__What the task asks__
Output the first line below and each one after it, exactly, up to and including the line holding "right elbow: (124, 165)". Pictures should not be copied.

__Human pose images with coordinates__
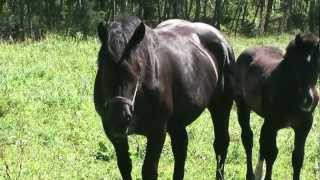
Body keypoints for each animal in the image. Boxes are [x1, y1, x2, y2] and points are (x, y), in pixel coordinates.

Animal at [94, 16, 234, 179]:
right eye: (103, 68)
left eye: (137, 70)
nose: (119, 117)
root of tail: (221, 39)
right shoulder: (113, 132)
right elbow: (124, 165)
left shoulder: (158, 130)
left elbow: (149, 170)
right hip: (177, 122)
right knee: (181, 148)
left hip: (221, 106)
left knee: (221, 144)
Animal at [232, 34, 320, 180]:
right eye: (297, 65)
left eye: (317, 65)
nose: (307, 101)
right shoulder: (273, 124)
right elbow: (271, 153)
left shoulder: (304, 126)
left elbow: (297, 157)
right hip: (243, 106)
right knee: (248, 138)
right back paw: (251, 174)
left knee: (262, 141)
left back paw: (258, 173)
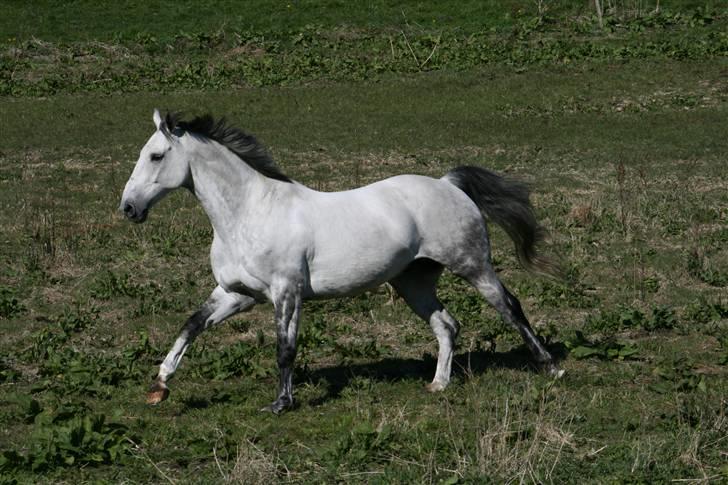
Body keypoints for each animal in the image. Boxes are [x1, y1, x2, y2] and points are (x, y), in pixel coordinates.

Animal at [119, 109, 564, 412]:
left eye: (156, 156)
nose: (128, 208)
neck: (250, 213)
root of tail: (447, 184)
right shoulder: (236, 293)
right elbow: (191, 325)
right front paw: (159, 386)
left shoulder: (286, 293)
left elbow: (285, 348)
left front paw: (281, 404)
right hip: (413, 281)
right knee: (447, 324)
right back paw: (439, 385)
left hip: (472, 264)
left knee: (510, 307)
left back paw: (550, 367)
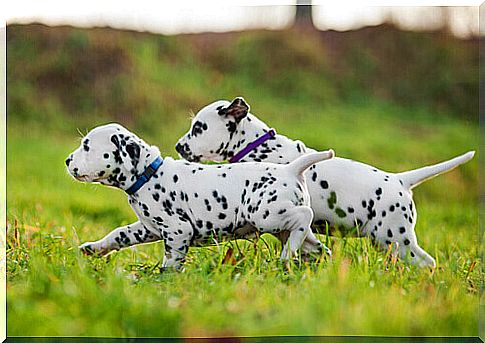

__Written answer__
Body keypoints for each animal in the image. Boxes are [x1, y1, x2, y2] and points are (x, y), in pixel coordinates.

Animal at [94, 16, 234, 179]:
right eye: (103, 68)
left eye: (137, 70)
nose: (119, 117)
root of tail: (221, 39)
right shoulder: (113, 132)
right elbow: (124, 165)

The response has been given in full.